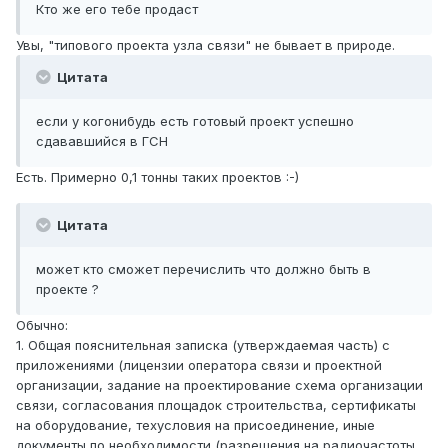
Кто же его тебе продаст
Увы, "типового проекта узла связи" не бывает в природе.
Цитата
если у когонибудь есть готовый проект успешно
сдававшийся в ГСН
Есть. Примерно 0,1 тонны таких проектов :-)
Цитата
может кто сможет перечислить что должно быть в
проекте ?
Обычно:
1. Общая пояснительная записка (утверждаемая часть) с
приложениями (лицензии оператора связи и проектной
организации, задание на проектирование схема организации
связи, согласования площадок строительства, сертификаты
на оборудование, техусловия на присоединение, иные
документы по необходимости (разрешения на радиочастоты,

---

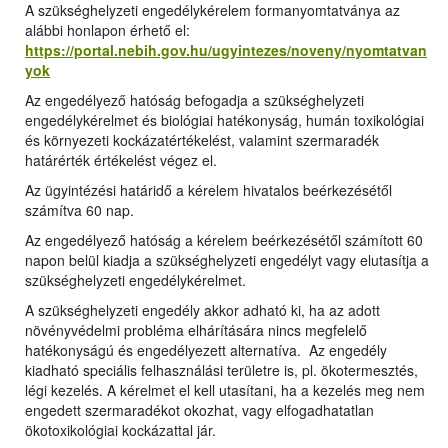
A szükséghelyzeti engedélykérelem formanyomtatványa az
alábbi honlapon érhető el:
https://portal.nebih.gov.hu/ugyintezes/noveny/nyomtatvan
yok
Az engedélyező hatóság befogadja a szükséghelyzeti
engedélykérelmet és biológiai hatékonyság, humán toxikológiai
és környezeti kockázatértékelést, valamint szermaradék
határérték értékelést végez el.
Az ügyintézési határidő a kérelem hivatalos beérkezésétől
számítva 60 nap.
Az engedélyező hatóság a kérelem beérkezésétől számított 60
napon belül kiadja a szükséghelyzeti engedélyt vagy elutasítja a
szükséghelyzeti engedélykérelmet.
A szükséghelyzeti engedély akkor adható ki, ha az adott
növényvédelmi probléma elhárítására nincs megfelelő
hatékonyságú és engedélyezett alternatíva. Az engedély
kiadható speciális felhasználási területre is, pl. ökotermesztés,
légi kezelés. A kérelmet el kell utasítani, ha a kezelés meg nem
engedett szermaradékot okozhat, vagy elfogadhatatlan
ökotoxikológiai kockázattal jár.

- _Your objective_
Report each row in the two blocks above that contains the string "связи", copying the full row. Case counts, so treat uppercase and lowercase letters as different.

- _Answer below_
Увы, "типового проекта узла связи" не бывает в природе.
приложениями (лицензии оператора связи и проектной
связи, согласования площадок строительства, сертификаты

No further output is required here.